Each whānau is different and so there will be variations in the spiritual rituals they use, what they want to happen when someone is nearing the end of life or is dying and how they respond. Being able to identify spiritual concerns or distress is very important, as is having the right people to contact to support the whānau if this is needed. Spiritual care assessments, and Advanced Care Plans, can be helpful to establish the spiritual preferences of individual kaumātua when they come into a service; these information gathering activities can help to identify if the older person’s whānau has the capacity and resources to support the kaumātua and their whānau manaaki with spiritual care. The practice of karakia (prayers, incantations, chants) is a critical healing resource that whānau manaaki rely at this time.

Kaumātua Tom gave a definition of karakia as he understands it:

Well I would look at karakia, ‘ka’ is the light. And ‘ri’ for me is insight. And ‘ki’ is again inclusive so a karakia for me is a path of enlightenment that you must travel.

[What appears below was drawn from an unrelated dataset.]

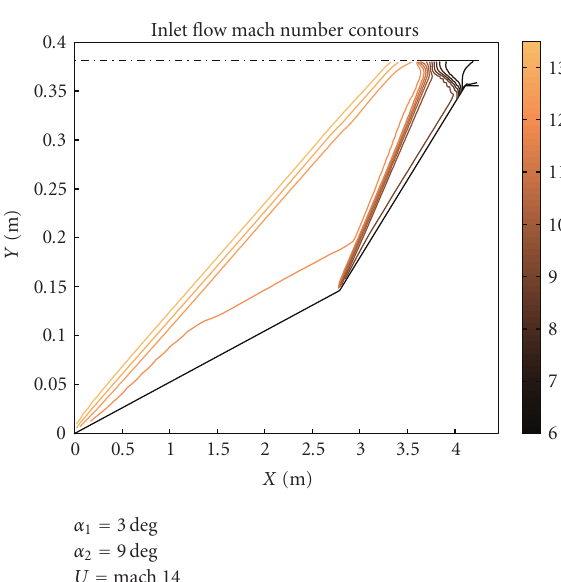
Figure 7: Mach contours for o ff nominal cowl inlet.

Whaea S. (health professional) talked about how whānau may work with health professionals to provide the care needed at end-of-life:

… And most of it is that they can manage what they know. And bring us as health professionals into manage what they don’t’ know which is often the medications, which is the giving confidence when they’re in the you now 2o’clock in the morning type things, [quoting whānau] ‘We don’t know what to do. He smells. [It’s] sounding horrible when he breathes,’ things like that.

Recommendations

For health and palliative care professionals, we recommend:

  • Sensitively enquiring about whether the whānau has access to people who have the cultural knowledge and skills to lead the spiritual care they need. Is there someone in the whānau that can help comfort the whānau and provide spiritual healing? Perhaps the health services may need to provide someone with the right skills and expertise (conduct karakia, provide spiritual healing) to support the whānau.